Friday 1 July 2011

The battle between "Open Science" and "Open Innovation"

"Open innovation" is a term that describes the sourcing of new methods, ideas, solutions etc. from outside the organisation.

I hate "open innovation"! I don't hate the process of "open innovation", I just hate the term. Because there's nothing "open" about it. The final "innovation" is just as closed as if it had it been invented in-house. 

The poster child of open innovation is, of course, InnoCentive. Clever name, brilliant business model: "Seekers" invite "solvers" to provide solutions to their problems for a cash reward. InnoCentive represents open-something for sure, but if not innovation, then what? Open questions? Not quite. Open quandaries? Better. Open befuddlement? Too far! I therefore humbly suggest;
InnoCentive; crowdsourced solutions to open quandaries.

However, so called "open innovation" extends way beyond crowdsourcing of the Innocentive mould. A great number of acquisitions and licensing deals, particularly in the pharmaceutical industry, can be seen in this light. Although such transactions open very little to the public domain it is clear that innovation has technically come from outside the purchaser/licensee, hence "open innovation" still fits.

- _Supplied information_

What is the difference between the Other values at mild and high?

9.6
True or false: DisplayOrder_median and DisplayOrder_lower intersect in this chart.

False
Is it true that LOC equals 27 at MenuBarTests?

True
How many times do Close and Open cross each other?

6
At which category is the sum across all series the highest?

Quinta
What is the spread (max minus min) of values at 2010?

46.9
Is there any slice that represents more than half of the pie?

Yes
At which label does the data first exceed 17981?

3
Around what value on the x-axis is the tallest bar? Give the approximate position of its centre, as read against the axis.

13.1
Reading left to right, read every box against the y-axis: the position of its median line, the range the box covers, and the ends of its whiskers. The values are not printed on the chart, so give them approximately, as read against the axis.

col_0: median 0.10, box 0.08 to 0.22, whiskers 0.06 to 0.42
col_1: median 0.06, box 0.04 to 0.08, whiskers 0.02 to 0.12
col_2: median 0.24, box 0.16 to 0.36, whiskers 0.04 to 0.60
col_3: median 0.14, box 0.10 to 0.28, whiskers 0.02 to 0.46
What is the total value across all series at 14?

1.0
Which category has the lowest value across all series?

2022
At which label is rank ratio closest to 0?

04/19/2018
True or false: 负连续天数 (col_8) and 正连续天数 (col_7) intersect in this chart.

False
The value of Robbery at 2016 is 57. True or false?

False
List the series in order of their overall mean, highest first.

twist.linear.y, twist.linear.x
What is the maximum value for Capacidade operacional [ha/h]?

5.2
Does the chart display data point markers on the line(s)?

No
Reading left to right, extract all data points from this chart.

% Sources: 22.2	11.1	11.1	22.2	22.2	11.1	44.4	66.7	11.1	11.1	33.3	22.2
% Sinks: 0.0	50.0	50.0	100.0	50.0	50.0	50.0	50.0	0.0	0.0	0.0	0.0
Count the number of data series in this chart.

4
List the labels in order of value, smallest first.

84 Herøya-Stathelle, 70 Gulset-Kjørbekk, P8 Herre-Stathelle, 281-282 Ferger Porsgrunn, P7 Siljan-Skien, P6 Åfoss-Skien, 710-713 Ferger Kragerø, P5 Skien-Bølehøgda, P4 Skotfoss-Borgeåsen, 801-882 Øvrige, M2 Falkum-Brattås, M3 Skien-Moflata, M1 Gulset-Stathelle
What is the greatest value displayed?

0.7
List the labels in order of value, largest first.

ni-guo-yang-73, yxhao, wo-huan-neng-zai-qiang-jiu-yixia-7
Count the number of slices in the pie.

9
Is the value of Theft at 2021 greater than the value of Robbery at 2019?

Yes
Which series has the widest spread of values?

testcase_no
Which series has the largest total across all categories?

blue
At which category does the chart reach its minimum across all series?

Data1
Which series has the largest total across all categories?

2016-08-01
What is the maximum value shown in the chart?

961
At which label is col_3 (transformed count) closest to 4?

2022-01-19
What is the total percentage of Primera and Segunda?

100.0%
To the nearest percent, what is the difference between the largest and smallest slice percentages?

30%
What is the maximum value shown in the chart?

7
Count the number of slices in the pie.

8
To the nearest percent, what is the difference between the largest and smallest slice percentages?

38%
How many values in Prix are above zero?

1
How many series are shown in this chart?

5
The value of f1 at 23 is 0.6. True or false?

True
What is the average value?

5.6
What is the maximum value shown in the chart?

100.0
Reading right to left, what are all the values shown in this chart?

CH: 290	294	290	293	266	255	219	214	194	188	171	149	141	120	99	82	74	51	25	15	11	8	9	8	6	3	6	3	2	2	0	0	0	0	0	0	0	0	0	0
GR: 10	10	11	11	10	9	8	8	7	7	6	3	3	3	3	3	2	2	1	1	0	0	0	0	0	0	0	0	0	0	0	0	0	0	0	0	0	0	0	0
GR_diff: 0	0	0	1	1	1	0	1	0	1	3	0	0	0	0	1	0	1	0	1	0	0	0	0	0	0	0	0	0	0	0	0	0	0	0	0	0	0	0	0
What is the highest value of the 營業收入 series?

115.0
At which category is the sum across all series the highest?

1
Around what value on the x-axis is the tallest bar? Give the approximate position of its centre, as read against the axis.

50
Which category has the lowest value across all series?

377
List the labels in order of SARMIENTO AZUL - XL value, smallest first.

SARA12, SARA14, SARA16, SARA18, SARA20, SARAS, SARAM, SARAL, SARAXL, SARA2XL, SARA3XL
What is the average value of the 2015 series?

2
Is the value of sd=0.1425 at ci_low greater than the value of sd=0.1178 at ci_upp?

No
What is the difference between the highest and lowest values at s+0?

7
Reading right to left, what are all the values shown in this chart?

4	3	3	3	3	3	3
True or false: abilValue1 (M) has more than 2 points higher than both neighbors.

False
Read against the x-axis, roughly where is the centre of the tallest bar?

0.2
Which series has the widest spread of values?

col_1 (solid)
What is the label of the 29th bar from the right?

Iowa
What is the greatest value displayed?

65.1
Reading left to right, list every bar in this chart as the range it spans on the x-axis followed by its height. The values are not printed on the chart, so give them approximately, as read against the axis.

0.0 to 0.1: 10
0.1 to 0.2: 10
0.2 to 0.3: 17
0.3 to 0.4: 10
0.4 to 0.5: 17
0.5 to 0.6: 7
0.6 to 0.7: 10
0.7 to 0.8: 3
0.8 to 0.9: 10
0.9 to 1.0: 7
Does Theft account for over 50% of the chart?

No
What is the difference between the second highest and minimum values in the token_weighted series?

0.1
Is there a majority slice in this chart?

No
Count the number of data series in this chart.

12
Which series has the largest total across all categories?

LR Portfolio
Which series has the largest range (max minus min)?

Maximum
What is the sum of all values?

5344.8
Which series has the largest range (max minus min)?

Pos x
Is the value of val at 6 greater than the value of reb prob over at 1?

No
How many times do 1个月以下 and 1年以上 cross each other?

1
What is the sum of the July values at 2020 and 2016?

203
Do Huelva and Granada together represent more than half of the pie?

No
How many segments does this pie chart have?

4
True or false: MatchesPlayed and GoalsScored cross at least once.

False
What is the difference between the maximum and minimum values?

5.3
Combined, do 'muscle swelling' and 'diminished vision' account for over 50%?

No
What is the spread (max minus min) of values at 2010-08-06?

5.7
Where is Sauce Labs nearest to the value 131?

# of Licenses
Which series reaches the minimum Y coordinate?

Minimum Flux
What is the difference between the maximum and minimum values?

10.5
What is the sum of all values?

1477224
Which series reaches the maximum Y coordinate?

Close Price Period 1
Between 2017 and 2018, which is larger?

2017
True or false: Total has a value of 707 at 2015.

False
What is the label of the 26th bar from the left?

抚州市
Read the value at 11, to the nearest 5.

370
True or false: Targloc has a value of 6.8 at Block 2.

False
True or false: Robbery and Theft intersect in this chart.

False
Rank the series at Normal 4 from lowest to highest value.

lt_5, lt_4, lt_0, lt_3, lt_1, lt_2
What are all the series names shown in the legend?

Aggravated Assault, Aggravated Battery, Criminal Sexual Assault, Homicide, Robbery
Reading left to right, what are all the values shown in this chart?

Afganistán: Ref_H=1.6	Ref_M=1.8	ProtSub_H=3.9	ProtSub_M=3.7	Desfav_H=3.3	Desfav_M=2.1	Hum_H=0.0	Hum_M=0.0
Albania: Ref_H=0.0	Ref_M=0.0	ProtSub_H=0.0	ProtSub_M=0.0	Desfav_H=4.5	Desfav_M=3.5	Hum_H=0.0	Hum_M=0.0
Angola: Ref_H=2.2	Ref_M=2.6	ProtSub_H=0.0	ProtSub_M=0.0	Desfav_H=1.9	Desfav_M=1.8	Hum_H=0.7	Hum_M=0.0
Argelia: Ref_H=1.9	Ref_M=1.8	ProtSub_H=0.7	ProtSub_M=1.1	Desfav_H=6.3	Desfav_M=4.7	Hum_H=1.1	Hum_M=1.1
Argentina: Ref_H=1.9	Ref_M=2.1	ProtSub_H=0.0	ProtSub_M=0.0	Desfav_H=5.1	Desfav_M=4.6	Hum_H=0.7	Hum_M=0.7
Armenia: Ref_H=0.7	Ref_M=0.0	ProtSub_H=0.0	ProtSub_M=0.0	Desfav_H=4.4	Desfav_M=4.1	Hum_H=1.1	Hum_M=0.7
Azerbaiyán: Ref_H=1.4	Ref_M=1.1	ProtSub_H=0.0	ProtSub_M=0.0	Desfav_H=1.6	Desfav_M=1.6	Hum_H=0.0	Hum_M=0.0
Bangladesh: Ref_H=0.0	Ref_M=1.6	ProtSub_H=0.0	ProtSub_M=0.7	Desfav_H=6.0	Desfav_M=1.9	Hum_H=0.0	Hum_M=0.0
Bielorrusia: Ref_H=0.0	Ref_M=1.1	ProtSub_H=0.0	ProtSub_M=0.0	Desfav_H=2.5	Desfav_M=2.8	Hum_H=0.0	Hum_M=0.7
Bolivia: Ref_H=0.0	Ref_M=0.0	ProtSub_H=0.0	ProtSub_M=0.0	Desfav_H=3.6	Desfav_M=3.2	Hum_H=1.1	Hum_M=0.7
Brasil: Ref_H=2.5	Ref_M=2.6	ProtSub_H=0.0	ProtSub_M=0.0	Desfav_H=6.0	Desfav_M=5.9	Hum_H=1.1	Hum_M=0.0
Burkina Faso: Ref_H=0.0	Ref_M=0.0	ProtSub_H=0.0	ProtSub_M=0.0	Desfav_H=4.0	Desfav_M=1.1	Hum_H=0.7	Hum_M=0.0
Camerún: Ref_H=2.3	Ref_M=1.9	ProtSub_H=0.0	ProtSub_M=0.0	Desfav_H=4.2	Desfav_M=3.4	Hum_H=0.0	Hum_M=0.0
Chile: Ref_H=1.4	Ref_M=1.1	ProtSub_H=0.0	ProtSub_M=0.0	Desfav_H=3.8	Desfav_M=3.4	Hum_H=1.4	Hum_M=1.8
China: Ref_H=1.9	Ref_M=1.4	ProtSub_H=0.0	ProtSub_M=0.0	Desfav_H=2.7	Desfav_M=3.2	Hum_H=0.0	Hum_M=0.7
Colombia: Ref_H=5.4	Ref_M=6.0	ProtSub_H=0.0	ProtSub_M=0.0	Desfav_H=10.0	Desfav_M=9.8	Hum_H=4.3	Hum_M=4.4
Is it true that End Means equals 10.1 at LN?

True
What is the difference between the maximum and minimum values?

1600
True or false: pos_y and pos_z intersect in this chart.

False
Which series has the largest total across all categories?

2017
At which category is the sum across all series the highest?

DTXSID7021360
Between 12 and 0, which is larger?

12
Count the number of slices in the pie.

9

- _Questions to answer_
- 1) In the blog post on open innovation, what do InnoCentive's "seekers" invite "solvers" to do?
- 2) Translate this sentence from the blog post on open innovation into French: "The poster child of open innovation is, of course, InnoCentive."
- 3) Extend the blog post on open innovation by writing its next paragraph, following on from its final sentence.

- _Outputs in order_
- 1) Provide solutions to their problems for a cash reward.

- 2) L'exemple emblématique de l'innovation ouverte est, bien sûr, InnoCentive.

- 3)
More on "open innovation": Pharma are increasingly looking to bypass the biotech middleman by partnering directly with academia. This represents the funding of public research by multinational corporations in exchange for first dibs on any intellectual property that may emerge. It could be argued that such initiatives pit "open innovation" in mortal combat with "open science". "Open science", remember, asserts that public research belongs public domain, for free, and for the good of all.

Semantic posturing aside, innovation is the key to progress, no matter how it is couched. A nice recent example from Henry Chesborough (who coined open innovation) on how it can help pharma. So let's call a spade a spade; I hate the term "open innovation" because I can twist it to be in conflict with "open science" which is a movement that I truly value. I would rather "open innovation" revert to plain old "contract research", perhaps reserving "open quandary" to describe the crowdsourcing of same.